## Hill cipher in Sage

Let’s first consider how Hill cipher encryption is commonly presented in introductory texts on cryptography or even Wikipedia. Let ${M}$ be a ${3 \times 3}$ invertible matrix over ${\mathbf{Z}_{26}}$ and let ${P}$ be a ${3 \times n}$ matrix also over ${\mathbf{Z}_{26}}$. We call ${M}$ the encryption key and ${P}$ is referred to as the plaintext. The ciphertext ${C}$ corresponding to ${P}$ is given by

$\displaystyle C = MP \pmod{26}.$

According to this scheme of encryption, given

$\displaystyle M = \begin{bmatrix} 6 & 24 & 1 \\ 13 & 16 & 10 \\ 20 & 17 & 15 \end{bmatrix} \ \ \ \ \ (1)$

and

$\displaystyle P = \begin{bmatrix} 0 \\ 2 \\ 19 \end{bmatrix} \ \ \ \ \ (2)$

then the ciphertext is

$\displaystyle C = \begin{bmatrix} 6 & 24 & 1 \\ 13 & 16 & 10 \\ 20 & 17 & 15 \end{bmatrix} \begin{bmatrix} 0 \\ 2 \\ 19 \end{bmatrix} = \begin{bmatrix} 15 \\ 14 \\ 7 \end{bmatrix}.$

Hill cipher encryption in Sage works differently from that presented above. If ${M}$ is the encryption matrix key and ${P}$ is the plaintext matrix, then the ciphertext is the matrix ${PM}$. Here, ${M}$ is still a square (${3 \times 3}$) matrix and ${P}$ is an ${n \times 3}$ matrix where the entries are filled from left to right, top to bottom.

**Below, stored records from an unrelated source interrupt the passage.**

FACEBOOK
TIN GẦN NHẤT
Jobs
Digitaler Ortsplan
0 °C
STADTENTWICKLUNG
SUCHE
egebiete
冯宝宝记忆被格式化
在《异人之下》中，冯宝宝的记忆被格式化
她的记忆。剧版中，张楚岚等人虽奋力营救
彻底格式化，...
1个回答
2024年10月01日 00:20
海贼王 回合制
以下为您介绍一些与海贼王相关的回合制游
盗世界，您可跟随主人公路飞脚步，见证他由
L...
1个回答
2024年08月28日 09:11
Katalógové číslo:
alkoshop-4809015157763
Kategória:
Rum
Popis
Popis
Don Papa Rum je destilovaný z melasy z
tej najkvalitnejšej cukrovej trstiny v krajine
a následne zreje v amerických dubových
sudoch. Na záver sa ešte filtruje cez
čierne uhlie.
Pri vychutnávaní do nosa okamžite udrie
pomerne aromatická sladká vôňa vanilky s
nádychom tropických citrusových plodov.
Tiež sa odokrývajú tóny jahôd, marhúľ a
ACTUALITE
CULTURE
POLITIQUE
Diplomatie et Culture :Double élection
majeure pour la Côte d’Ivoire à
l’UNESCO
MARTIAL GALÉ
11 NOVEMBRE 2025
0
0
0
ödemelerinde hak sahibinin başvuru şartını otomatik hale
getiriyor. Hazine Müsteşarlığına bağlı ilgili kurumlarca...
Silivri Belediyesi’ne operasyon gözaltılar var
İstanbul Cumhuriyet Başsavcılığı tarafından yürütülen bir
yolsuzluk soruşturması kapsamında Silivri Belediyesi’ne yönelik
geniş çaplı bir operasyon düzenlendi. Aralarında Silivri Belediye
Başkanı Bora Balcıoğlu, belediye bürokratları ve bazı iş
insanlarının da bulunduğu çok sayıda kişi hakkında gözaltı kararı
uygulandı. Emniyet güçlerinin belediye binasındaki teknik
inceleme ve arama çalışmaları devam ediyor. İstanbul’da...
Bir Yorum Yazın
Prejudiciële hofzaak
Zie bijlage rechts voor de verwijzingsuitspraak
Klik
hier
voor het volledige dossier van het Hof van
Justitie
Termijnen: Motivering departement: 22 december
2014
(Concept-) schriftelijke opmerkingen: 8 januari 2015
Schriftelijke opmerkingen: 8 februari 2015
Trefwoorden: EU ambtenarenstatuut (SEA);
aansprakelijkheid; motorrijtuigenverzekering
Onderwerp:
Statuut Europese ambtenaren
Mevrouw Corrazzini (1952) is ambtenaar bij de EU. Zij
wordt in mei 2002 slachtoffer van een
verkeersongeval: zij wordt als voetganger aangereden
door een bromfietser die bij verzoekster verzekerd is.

According to this scheme of encryption, with ${M}$ and ${P}$ as in (1) and (2), respectively, we get

$\displaystyle C = P^T M = \begin{bmatrix} 0 & 2 & 19 \end{bmatrix} \begin{bmatrix} 6 & 24 & 1 \\ 13 & 16 & 10 \\ 20 & 17 & 15 \end{bmatrix} = \begin{bmatrix} 16 & 17 & 19 \end{bmatrix}.$

Or using Sage:

sage: version()
Sage Version 4.4.1, Release Date: 2010-05-02
sage: H = HillCryptosystem(AlphabeticStrings(), 3)
sage: M = Matrix(IntegerModRing(26), [[6,24,1], [13,16,10], [20,17,15]])
sage: P = H.encoding("ACT")
sage: H.enciphering(M, P)
QRT